Main function: HOIF estimators for ATE with optional sample splitting

hoif_ate(
  X,
  A,
  Y,
  mu1,
  mu0,
  pi,
  transform_method = "splines",
  basis_dim,
  inverse_method = "direct",
  m = 7,
  sample_split = FALSE,
  n_folds = 2,
  backend = "torch",
  seed = NULL,
  pure_R_code = FALSE,
  ...
)

Arguments

X

Covariate matrix (n x p)

A

Treatment vector (n x 1)

Y

Outcome vector (n x 1)

mu1

Predicted outcomes under treatment

mu0

Predicted outcomes under control

pi

Predicted propensity scores

transform_method

Character: method to transform covariates before constructing basis functions. - "splines": use basis splines expansion - "fourier": use Fourier basis expansion - "none": no transformation (use raw covariates)

basis_dim

Integer: number of basis functions to generate when using "splines" or "fourier" transformations.

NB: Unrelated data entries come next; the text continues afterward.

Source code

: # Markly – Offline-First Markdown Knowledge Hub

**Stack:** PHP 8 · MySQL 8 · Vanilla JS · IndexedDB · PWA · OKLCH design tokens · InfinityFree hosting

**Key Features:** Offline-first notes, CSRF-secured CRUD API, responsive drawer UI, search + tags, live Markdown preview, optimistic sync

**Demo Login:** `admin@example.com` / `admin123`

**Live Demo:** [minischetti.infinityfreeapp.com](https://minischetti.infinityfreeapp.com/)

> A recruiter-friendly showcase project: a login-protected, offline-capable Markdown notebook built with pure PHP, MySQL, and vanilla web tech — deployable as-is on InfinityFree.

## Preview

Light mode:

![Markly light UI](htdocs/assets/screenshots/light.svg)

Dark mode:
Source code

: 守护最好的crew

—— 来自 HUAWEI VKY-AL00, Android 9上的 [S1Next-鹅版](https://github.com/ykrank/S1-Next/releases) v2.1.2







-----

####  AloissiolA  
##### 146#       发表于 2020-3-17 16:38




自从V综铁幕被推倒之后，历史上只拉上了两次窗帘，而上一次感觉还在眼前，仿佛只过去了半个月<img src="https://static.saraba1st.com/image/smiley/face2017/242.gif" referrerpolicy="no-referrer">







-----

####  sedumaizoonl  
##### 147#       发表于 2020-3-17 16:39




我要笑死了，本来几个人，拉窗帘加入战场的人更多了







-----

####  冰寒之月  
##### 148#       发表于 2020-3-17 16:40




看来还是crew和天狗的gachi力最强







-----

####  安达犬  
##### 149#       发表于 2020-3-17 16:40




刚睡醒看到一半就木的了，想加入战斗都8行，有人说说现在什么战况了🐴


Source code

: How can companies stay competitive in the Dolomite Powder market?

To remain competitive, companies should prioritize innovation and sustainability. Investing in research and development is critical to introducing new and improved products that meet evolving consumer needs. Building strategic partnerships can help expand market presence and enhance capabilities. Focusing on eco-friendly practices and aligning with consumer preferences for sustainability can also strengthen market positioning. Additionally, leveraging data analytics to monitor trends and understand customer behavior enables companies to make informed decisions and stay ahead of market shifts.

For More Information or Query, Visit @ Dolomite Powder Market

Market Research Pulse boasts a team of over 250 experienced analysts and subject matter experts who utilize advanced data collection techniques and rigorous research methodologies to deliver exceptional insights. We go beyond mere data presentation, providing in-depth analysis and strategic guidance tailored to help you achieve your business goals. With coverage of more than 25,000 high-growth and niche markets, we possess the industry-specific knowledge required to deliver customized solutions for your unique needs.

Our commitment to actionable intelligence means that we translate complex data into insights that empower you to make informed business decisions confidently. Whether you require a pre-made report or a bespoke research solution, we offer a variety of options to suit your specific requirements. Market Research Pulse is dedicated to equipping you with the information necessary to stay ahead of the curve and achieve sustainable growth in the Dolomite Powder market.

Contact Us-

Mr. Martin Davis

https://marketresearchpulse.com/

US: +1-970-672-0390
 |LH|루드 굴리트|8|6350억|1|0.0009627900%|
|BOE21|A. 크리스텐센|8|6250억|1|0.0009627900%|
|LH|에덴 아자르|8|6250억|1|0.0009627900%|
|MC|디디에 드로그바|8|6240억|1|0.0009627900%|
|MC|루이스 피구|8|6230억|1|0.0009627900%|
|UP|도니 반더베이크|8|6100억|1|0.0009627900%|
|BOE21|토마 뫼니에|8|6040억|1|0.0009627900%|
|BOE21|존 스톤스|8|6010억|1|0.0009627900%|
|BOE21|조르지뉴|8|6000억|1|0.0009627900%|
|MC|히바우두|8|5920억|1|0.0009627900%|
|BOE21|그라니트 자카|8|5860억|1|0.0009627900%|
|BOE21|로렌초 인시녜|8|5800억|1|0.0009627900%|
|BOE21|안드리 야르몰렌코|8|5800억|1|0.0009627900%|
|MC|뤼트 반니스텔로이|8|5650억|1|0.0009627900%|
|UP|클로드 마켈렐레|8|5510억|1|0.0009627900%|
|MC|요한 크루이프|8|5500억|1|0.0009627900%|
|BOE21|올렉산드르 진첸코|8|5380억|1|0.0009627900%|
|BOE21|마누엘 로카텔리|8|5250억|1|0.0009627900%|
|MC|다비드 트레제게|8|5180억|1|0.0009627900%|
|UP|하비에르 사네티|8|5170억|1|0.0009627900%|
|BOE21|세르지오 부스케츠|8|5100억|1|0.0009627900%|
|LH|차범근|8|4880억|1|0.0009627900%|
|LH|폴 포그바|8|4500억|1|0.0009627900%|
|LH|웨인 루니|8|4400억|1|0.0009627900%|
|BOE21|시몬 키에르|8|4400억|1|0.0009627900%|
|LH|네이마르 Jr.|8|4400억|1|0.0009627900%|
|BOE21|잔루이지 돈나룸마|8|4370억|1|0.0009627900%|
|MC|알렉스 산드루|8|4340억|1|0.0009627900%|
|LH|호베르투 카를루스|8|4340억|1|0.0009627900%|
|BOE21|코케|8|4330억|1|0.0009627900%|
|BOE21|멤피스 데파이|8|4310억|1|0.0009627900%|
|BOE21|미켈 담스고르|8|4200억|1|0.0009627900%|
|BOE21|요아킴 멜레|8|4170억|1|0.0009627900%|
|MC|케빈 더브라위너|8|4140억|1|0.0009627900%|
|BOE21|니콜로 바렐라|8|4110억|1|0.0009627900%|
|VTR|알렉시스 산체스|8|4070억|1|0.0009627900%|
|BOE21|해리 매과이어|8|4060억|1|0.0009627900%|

Higher values provide more flexible approximations but may increase variance.

inverse_method

Character: regularization method for Gram matrix inversion. - "direct": direct Moore-Penrose pseudoinverse (no regularization) - "nlshrink": nonlinear shrinkage estimator (Ledoit-Wolf type) - "corpcor": shrinkage via the corpcor package (for high-dimensional settings)

m

Maximum order for HOIF

sample_split

Logical: whether to use sample splitting. If `TRUE`, the data is split: one part for estimating the inverse Gram matrix, and the other for estimation. If `FALSE`, it corresponds to the sHOIF case (without sample splitting).

n_folds

Number of folds for sample splitting (if used)

backend

Character: "torch" (default) or "numpy"

seed

Random seed for reproducibility (for sample splitting)

...

Additional arguments passed to transform_covariates

Value

List with ATE, HOIF, and IIFF estimates

See also

compute_HOIF_test, which provides a brute-force implementation used internally for correctness checks on small datasets.